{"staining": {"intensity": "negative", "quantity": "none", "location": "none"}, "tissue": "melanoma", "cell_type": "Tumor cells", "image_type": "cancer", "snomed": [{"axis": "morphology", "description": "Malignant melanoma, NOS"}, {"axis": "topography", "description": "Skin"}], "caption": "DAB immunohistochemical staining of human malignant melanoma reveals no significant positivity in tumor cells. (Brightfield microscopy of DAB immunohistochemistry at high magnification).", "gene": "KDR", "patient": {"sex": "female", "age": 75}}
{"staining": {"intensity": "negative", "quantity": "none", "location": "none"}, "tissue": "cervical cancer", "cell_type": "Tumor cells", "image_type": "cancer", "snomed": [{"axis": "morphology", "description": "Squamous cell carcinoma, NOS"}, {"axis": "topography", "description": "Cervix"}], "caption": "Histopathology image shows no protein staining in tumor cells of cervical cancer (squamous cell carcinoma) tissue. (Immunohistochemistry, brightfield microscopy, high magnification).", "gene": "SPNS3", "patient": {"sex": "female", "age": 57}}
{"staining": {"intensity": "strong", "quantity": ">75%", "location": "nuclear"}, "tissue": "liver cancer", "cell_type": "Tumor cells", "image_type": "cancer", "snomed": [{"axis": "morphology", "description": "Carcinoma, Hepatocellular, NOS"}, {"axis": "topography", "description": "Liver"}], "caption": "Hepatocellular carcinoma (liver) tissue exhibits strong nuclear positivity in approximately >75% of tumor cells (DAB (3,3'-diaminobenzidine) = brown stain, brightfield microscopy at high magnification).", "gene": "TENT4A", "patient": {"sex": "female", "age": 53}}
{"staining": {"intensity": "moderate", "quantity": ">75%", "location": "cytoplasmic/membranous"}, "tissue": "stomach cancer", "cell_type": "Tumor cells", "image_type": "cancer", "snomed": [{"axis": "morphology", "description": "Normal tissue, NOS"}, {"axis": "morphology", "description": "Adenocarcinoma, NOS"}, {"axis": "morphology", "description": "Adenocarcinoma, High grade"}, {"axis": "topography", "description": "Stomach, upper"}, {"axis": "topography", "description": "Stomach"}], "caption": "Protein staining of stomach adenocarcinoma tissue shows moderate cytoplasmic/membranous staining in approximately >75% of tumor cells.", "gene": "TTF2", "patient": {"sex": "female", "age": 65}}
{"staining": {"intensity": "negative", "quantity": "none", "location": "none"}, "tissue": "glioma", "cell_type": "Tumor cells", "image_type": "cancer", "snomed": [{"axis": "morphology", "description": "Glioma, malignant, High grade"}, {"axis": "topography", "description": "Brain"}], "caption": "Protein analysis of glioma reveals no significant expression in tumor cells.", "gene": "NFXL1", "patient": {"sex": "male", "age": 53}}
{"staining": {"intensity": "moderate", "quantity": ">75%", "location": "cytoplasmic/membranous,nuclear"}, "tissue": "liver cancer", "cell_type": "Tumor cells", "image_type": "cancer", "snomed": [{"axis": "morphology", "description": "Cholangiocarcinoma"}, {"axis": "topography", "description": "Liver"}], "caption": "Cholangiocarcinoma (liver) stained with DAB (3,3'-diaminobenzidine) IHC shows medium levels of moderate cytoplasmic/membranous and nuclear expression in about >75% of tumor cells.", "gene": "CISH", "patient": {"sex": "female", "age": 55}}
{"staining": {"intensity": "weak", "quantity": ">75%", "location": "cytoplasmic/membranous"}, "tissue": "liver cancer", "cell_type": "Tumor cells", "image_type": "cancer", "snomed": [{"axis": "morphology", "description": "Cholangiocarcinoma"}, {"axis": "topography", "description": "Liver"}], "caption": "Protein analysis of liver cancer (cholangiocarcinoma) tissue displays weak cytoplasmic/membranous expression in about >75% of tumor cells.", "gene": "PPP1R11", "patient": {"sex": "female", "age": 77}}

=== WORK ITEM ===
Give again only the lines starting at the one that contains "(liver) stained with" and running to the end of the data.

=== TASK RESPONSE ===
{"staining": {"intensity": "moderate", "quantity": ">75%", "location": "cytoplasmic/membranous,nuclear"}, "tissue": "liver cancer", "cell_type": "Tumor cells", "image_type": "cancer", "snomed": [{"axis": "morphology", "description": "Cholangiocarcinoma"}, {"axis": "topography", "description": "Liver"}], "caption": "Cholangiocarcinoma (liver) stained with DAB (3,3'-diaminobenzidine) IHC shows medium levels of moderate cytoplasmic/membranous and nuclear expression in about >75% of tumor cells.", "gene": "CISH", "patient": {"sex": "female", "age": 55}}
{"staining": {"intensity": "weak", "quantity": ">75%", "location": "cytoplasmic/membranous"}, "tissue": "liver cancer", "cell_type": "Tumor cells", "image_type": "cancer", "snomed": [{"axis": "morphology", "description": "Cholangiocarcinoma"}, {"axis": "topography", "description": "Liver"}], "caption": "Protein analysis of liver cancer (cholangiocarcinoma) tissue displays weak cytoplasmic/membranous expression in about >75% of tumor cells.", "gene": "PPP1R11", "patient": {"sex": "female", "age": 77}}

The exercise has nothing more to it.